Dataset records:
= Beginning of Section =

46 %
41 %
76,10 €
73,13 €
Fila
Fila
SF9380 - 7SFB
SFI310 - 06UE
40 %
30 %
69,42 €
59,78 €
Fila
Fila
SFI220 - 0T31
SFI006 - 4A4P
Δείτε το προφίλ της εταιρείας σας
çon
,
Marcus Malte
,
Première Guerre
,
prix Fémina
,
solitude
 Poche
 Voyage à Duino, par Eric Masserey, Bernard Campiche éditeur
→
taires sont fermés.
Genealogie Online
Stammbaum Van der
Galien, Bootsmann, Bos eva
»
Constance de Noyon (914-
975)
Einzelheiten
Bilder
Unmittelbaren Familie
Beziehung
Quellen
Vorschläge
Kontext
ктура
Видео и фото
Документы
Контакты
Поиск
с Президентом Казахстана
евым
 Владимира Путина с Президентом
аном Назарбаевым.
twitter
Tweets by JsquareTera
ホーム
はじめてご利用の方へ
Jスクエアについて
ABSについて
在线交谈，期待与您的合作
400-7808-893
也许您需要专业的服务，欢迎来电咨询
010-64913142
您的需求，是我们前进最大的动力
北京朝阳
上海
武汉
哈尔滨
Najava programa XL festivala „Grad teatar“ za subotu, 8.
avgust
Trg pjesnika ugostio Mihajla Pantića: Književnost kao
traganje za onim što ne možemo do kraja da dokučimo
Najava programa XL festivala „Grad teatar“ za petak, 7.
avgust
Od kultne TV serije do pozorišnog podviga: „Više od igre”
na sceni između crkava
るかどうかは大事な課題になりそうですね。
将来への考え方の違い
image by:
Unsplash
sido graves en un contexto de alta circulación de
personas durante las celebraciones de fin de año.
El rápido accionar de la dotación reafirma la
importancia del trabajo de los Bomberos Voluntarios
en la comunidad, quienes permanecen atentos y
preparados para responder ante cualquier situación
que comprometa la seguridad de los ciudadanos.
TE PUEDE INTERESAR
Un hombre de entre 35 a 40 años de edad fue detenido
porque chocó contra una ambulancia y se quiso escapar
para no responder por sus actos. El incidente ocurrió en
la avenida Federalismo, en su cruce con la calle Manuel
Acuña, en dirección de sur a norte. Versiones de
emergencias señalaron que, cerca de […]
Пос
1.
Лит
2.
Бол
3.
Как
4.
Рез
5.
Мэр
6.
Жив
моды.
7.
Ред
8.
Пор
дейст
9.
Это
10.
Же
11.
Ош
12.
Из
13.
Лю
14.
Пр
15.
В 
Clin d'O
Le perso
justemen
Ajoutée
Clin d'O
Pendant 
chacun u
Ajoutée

= End of Section =

State the number of lines in these entries that include the string "para". Provide nothing beyond that number.

**SOLUTION FOR THIS TASK:**
2